As director of the Robert A. and Sandra S. Borns Jewish Studies Program, I regularly struggle with maintaining a balance between the different ideas of what a Jewish Studies program should be. The three biggest challenges are:
As part of a public university, we must always retain a wall of separation between church and state, but we are also obliged to educate our students and our community about Judaism. In reaching this goal, then, is it appropriate for us to conduct outreach activities at a local synagogue? Or participate in a multifaith educational symposium held at a local church? Should we co-sponsor a conference that holds sessions on Saturday?
(2) Jewish Studies/Israel Studies
As the Jewish state, Israel is obviously of integral importance to Jewish Studies, but is all of Israel Studies relevant to us? Should we cross-list a course taught by a geographer on water management in Israel?
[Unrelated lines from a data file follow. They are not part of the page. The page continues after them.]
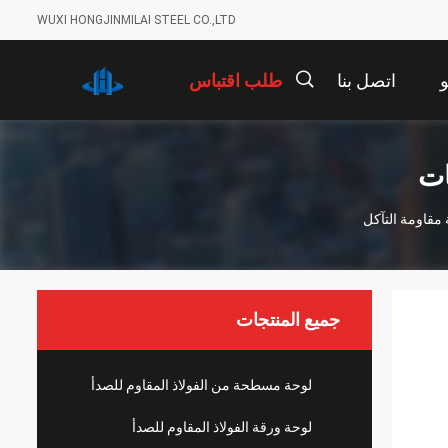
WUXI HONGJINMILAI STEEL CO.,LTD
اتصل بنا
طلب اقتباس
描
ات
مقاومة التآكل
述
جميع المنتجات
لوحة مسطحة من الفولاذ المقاوم للصدأ
لوحة ورقة الفولاذ المقاوم للصدأ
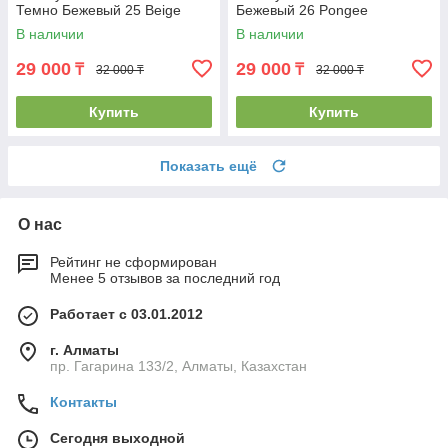
Темно Бежевый 25 Beige
Бежевый 26 Pongee
В наличии
В наличии
29 000
29 000
₸
₸
32 000 ₸
32 000 ₸
Купить
Купить
Показать ещё
О нас
Рейтинг не сформирован
Менее 5 отзывов за последний год
Работает с 03.01.2012
г. Алматы
пр. Гагарина 133/2, Алматы, Казахстан
Контакты
Сегодня выходной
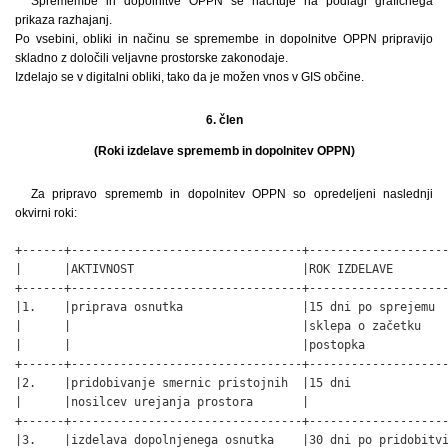
Spremembe in dopolnitve OPPN se načrtuje na podlagi grafičnega
prikaza razhajanj.
Po vsebini, obliki in načinu se spremembe in dopolnitve OPPN pripravijo
skladno z določili veljavne prostorske zakonodaje.
Izdelajo se v digitalni obliki, tako da je možen vnos v GIS občine.
6. člen
(Roki izdelave sprememb in dopolnitev OPPN)
Za pripravo sprememb in dopolnitev OPPN so opredeljeni naslednji
okvirni roki:
+------+---------------------------------+--------------------
|      |AKTIVNOST                        |ROK IZDELAVE        
+------+---------------------------------+--------------------
|1.    |priprava osnutka                 |15 dni po sprejemu  
|      |                                 |sklepa o začetku    
|      |                                 |postopka            
+------+---------------------------------+--------------------
|2.    |pridobivanje smernic pristojnih  |15 dni              
|      |nosilcev urejanja prostora       |                    
+------+---------------------------------+--------------------
|3.    |izdelava dopolnjenega osnutka    |30 dni po pridobitvi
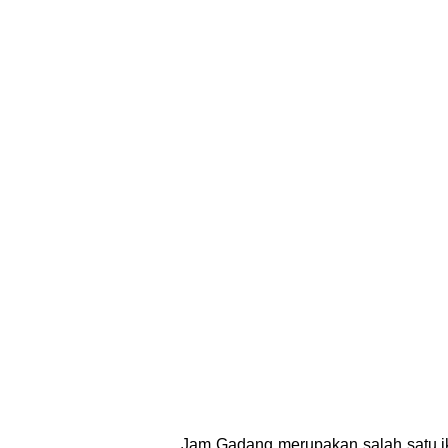
Jam Gadang merupakan salah satu iko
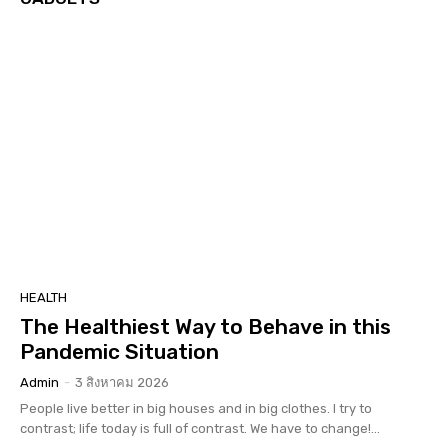
HEALTH
The Healthiest Way to Behave in this
Pandemic Situation
Admin
-
3 สิงหาคม 2026
People live better in big houses and in big clothes. I try to
contrast; life today is full of contrast. We have to change!...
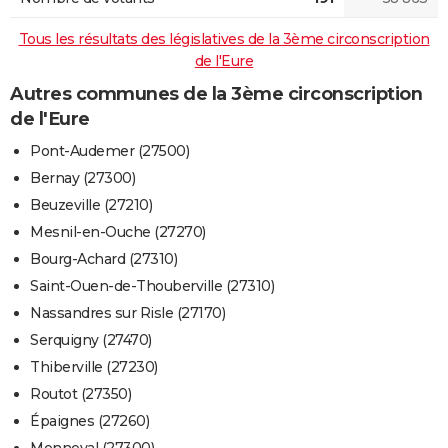
Tous les résultats des législatives de la 3ème circonscription
de l'Eure
Autres communes de la 3ème circonscription
de l'Eure
Pont-Audemer (27500)
Bernay (27300)
Beuzeville (27210)
Mesnil-en-Ouche (27270)
Bourg-Achard (27310)
Saint-Ouen-de-Thouberville (27310)
Nassandres sur Risle (27170)
Serquigny (27470)
Thiberville (27230)
Routot (27350)
Épaignes (27260)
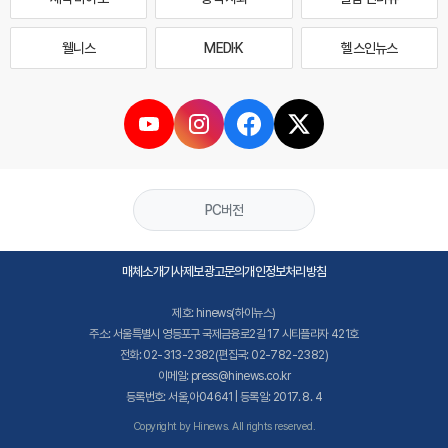
웰니스
MEDI·K
헬스인뉴스
PC버전
매체소개
기사제보
광고문의
개인정보처리방침
제호: hinews(하이뉴스)
주소: 서울특별시 영등포구 국제금융로2길 17 시티플라자 421호
전화: 02-313-2382(편집국: 02-782-2382)
이메일: press@hinews.co.kr
등록번호: 서울,아04641 | 등록일: 2017. 8. 4
Copyright by Hinews. All rights reserved.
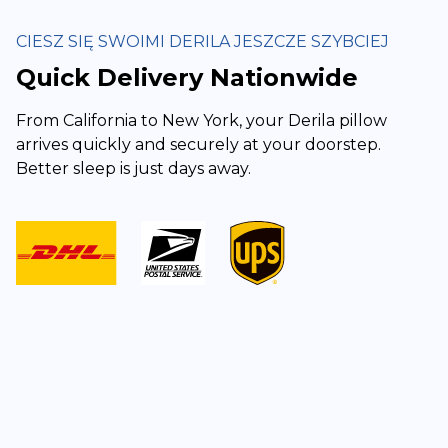
CIESZ SIĘ SWOIMI DERILA JESZCZE SZYBCIEJ
Quick Delivery Nationwide
From California to New York, your Derila pillow
arrives quickly and securely at your doorstep.
Better sleep is just days away.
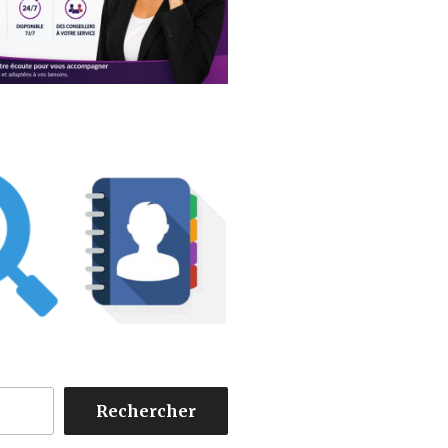
Rechercher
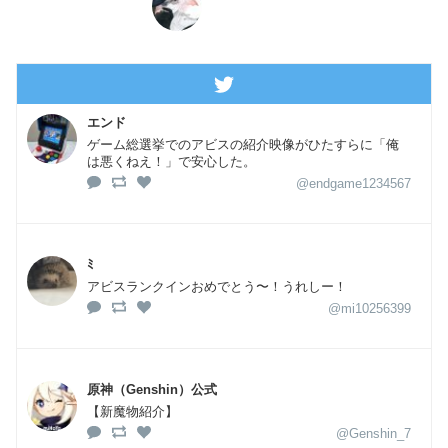
エンド
ゲーム総選挙でのアビスの紹介映像がひたすらに「俺
は悪くねえ！」で安心した。
@endgame1234567
ﾐ
アビスランクインおめでとう〜！うれしー！
@mi10256399
原神（Genshin）公式
【新魔物紹介】
@Genshin_7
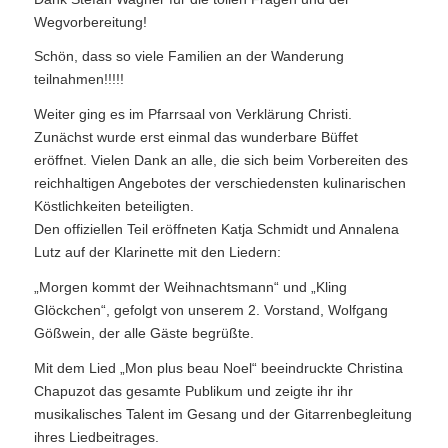
Wegvorbereitung!
Schön, dass so viele Familien an der Wanderung
teilnahmen!!!!!
Weiter ging es im Pfarrsaal von Verklärung Christi.
Zunächst wurde erst einmal das wunderbare Büffet
eröffnet. Vielen Dank an alle, die sich beim Vorbereiten des
reichhaltigen Angebotes der verschiedensten kulinarischen
Köstlichkeiten beteiligten.
Den offiziellen Teil eröffneten Katja Schmidt und Annalena
Lutz auf der Klarinette mit den Liedern:
„Morgen kommt der Weihnachtsmann“ und „Kling
Glöckchen“, gefolgt von unserem 2. Vorstand, Wolfgang
Gößwein, der alle Gäste begrüßte.
Mit dem Lied „Mon plus beau Noel“ beeindruckte Christina
Chapuzot das gesamte Publikum und zeigte ihr ihr
musikalisches Talent im Gesang und der Gitarrenbegleitung
ihres Liedbeitrages.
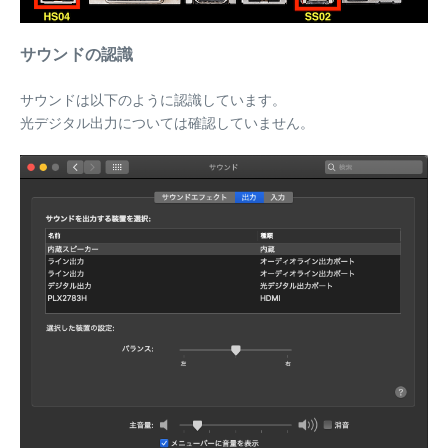
サウンドの認識
サウンドは以下のように認識しています。
光デジタル出力については確認していません。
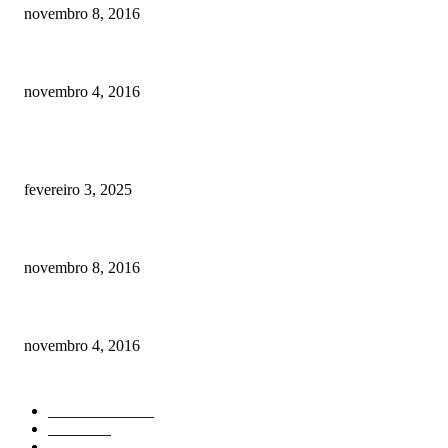
novembro 8, 2016
Como prevenir o câncer em cães
novembro 4, 2016
POSTS EM ALTA
Quanto custa por mês ter um cachorro? Guia completo de gastos [2025]
fevereiro 3, 2025
Meu cachorro não quer comer ração
novembro 8, 2016
Como prevenir o câncer em cães
novembro 4, 2016
CATEGORIA EM ALTA
Curiosidades
184
Saúde
134
Comportamento
98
What role does the Jewish Studies program play in Middle East Studies on campus? What is our role in monitoring and promoting overseas study programs in Israel that are not directly related to Jewish Studies?
(3) Jewish Studies/Judaic Studies
I believe that no student should be able to complete the Jewish Studies major without having seen a page of Talmud. But how much emphasis should be placed on rabbinic literature in the degree? In many universities today, including my own, Jewish Studies is understood as a study of Jewish society and civilization. The seminal texts of Judaism are an important part of that civilization, but for many Jews in the world today—and for many students in our classrooms—these texts seem less relevant than other aspects of Jewish civilization. Can we truly educate students about Jewish civilization without in-depth study of these texts? Or do we risk providing a distorted picture of the diversity of Jewish life today by overemphasizing the textual tradition?